Simple Linear Regression: A Step-by-Step Explanation
Simple Linear Regression is the simplest but also the most important statistical technique in regression analysis. It helps us describe and predict the relationship between two variables: one independent variable (x) and one dependent variable (y).
The goal is simple: draw a straight line through the data that best represents how y changes when x changes. But to really understand this, we need to carefully walk through the math step by step, not just state the formulas.
In this post, we will:
- Derive the regression line from scratch.
- Explain what each formula means.
- Work through a complete example with housing data.
- Clarify why the “n vs n-1” debate doesn’t matter here.
1. The Regression Line
We begin by assuming that the relationship between x and y can be described as:
$$ y = \beta_0 + \beta_1 x $$
Here:
- \(\beta_0\) (intercept) tells us the expected value of y when x = 0.
- \(\beta_1\) (slope) tells us how much y changes when x increases by 1 unit.
2. The Least Squares Idea
How do we choose the “best” line? The method used is least squares.

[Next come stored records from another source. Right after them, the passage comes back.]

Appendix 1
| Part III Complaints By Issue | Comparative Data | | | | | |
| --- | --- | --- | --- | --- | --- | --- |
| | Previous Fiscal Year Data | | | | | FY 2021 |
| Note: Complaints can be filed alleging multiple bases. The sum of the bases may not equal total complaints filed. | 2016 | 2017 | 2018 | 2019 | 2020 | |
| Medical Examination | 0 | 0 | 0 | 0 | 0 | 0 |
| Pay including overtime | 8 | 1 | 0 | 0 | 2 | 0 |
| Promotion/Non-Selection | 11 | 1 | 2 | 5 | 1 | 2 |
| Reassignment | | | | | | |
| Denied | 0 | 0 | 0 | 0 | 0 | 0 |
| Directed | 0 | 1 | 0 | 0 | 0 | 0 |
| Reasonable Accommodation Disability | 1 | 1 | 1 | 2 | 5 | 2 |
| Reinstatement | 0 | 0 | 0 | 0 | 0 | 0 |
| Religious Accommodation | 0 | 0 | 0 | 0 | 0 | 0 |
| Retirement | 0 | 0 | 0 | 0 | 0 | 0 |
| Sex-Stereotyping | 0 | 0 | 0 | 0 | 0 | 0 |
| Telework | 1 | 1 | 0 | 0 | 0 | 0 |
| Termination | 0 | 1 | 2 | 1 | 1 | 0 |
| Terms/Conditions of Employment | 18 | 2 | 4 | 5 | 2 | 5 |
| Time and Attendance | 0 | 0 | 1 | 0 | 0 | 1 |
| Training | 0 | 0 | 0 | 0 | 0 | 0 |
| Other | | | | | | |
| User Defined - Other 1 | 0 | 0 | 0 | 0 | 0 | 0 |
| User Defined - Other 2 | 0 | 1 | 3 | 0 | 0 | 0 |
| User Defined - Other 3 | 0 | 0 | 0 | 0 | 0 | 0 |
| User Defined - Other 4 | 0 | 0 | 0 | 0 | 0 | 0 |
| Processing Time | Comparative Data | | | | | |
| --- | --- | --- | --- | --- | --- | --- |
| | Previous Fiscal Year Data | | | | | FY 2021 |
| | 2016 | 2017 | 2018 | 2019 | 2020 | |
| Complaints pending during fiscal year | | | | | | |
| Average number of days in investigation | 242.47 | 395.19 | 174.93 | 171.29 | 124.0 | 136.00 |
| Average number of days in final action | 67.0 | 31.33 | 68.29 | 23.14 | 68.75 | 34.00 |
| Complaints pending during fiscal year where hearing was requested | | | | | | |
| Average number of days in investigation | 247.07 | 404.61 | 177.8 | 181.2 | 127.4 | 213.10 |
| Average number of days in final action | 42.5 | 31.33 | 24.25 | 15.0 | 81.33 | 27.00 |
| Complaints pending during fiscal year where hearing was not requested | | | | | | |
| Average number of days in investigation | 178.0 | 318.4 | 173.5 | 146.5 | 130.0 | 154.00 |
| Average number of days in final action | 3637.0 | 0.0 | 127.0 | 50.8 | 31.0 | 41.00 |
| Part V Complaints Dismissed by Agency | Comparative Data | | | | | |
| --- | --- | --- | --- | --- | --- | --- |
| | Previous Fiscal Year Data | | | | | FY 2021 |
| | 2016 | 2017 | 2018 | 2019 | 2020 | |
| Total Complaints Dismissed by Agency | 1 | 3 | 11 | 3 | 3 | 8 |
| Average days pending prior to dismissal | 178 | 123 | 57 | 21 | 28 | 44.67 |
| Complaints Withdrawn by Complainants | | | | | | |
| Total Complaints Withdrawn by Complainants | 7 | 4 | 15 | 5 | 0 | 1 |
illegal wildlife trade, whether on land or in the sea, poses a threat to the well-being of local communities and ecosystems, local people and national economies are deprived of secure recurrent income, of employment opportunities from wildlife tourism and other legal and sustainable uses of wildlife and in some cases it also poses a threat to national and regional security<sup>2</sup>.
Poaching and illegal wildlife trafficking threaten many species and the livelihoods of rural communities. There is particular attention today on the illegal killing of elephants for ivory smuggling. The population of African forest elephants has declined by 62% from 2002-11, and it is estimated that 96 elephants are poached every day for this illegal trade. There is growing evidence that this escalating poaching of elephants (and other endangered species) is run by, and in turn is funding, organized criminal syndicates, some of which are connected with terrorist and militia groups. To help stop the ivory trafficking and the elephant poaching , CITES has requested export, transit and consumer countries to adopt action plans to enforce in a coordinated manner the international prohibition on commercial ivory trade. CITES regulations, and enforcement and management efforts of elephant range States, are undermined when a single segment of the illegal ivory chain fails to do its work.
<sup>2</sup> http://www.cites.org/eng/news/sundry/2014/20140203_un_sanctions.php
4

The idea is:
- For each data point, compute the error (residual): \(\varepsilon_i = y_i - (\beta_0 + \beta_1 x_i)\)
- Square these errors so negatives don’t cancel out.
- Add them up across all points.
This gives the sum of squared errors (SSE):
$$ SSE = \sum_{i=1}^{n} (y_i - \hat{y}_i)^2 $$
The best line is the one that makes SSE as small as possible.
3. Deriving the Formulas
By taking derivatives of SSE with respect to \(\beta_0\) and \(\beta_1\) and setting them to zero, we arrive at the normal equations. Solving them gives:
$$ \hat{\beta}_1 = \frac{\sum (x_i - \bar{x})(y_i - \bar{y})}{\sum (x_i - \bar{x})^2}, \quad \hat{\beta}_0 = \bar{y} - \hat{\beta}_1 \bar{x} $$
This means:
- The slope is the ratio of how x and y move together (covariance) to how much x varies on its own (variance).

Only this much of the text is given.